Wird es nicht. Die OLED haben im Standby Modus eine Schutzschaltung inklusive Software aktiv, die dafür sorgt das das Panel wieder in "Ordnung " gebracht wird. Deswegen kein Netzschalter. Auch soll man OLED TV's nicht vom Netz trennen.


----------



## Superwip (24. Dezember 2017)

floppyexe schrieb:


> Wird es nicht. Die OLED haben im Standby Modus eine Schutzschaltung inklusive Software aktiv, die dafür sorgt das das Panel wieder in "Ordnung " gebracht wird. Deswegen kein Netzschalter. Auch soll man OLED TV's nicht vom Netz trennen.



Ist das mittlerweile üblich? Mit solchen Lösungen lässt sich das Problem prinzipiell vollständig eliminieren.


----------



## Bl4cKr4iN (29. Dezember 2017)

hallo, ich nutze den LG Oled B6D seit knapp 6 Monaten am PC. Ein Einbrennen konnte ich noch nicht festellen. Zumal bei einem Standbild automatisch die Helligkeit nach spätestens einer Minute heruntergeregelt wird. Was hilft ist im Desktop Modus die Taskleiste automatisch auszublenden oder einen bewegten Hintergrund zu nutzen umd ein einbrennen vorzubeugen.
Zum Spielen mit OLED kann ich nur eins sagen, nie wieder ohne OLED!!!

gruß Bl4cKr4iN


----------



## mahaudi (5. Februar 2018)

Das glaube ich wenn du nur mit einem OLED zocks . 

Will meinen LG Oled nicht missen


----------

Bereitgestellte Datensätze:

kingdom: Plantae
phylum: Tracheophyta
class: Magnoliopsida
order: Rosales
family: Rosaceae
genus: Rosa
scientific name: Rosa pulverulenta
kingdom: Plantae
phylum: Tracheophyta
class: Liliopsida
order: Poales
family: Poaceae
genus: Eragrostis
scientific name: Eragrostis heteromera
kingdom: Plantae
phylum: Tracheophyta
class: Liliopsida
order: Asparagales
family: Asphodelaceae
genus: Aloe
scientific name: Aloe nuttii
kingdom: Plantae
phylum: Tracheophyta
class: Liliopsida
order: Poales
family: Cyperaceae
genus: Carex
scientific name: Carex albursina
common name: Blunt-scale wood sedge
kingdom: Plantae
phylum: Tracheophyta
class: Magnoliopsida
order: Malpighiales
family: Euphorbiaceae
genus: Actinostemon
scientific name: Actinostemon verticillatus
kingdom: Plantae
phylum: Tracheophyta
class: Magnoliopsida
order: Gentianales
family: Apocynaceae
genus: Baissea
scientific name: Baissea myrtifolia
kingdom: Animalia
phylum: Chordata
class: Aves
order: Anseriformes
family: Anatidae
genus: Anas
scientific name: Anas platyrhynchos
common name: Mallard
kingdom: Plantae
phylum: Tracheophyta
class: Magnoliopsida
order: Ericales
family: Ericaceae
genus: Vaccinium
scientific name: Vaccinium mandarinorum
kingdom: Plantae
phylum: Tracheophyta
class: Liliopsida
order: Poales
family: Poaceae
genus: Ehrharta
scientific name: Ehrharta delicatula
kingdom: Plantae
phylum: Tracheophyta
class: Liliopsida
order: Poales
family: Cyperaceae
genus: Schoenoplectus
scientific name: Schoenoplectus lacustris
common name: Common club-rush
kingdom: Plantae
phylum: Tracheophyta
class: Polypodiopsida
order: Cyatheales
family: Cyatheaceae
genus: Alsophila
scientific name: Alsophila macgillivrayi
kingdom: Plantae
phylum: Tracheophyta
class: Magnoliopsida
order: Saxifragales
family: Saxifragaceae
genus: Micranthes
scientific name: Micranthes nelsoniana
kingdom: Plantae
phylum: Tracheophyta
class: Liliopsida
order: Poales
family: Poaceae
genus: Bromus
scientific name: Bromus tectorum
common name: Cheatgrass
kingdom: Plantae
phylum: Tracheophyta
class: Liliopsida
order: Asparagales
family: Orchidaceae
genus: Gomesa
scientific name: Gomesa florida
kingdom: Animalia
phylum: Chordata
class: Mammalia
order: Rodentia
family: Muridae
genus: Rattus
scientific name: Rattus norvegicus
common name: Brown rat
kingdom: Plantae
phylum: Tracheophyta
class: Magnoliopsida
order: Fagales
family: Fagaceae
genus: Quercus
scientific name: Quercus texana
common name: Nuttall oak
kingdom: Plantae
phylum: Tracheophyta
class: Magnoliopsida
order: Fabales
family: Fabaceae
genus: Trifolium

Anforderungen:
(a) Gib aus dem Seitenauszug den Abschnitt von „## Bl4cKr4iN (29.“ bis „ein einbrennen vorzubeugen.“ unverändert aus.
(b) Übersetze den Satz „Auch soll man OLED TV's nicht vom Netz trennen.“ aus dem Seitenauszug ins Englische.

Lösungen:
(a)
## Bl4cKr4iN (29. Dezember 2017)

hallo, ich nutze den LG Oled B6D seit knapp 6 Monaten am PC. Ein Einbrennen konnte ich noch nicht festellen. Zumal bei einem Standbild automatisch die Helligkeit nach spätestens einer Minute heruntergeregelt wird. Was hilft ist im Desktop Modus die Taskleiste automatisch auszublenden oder einen bewegten Hintergrund zu nutzen umd ein einbrennen vorzubeugen.

(b) Also, OLED TVs should not be disconnected from the power supply.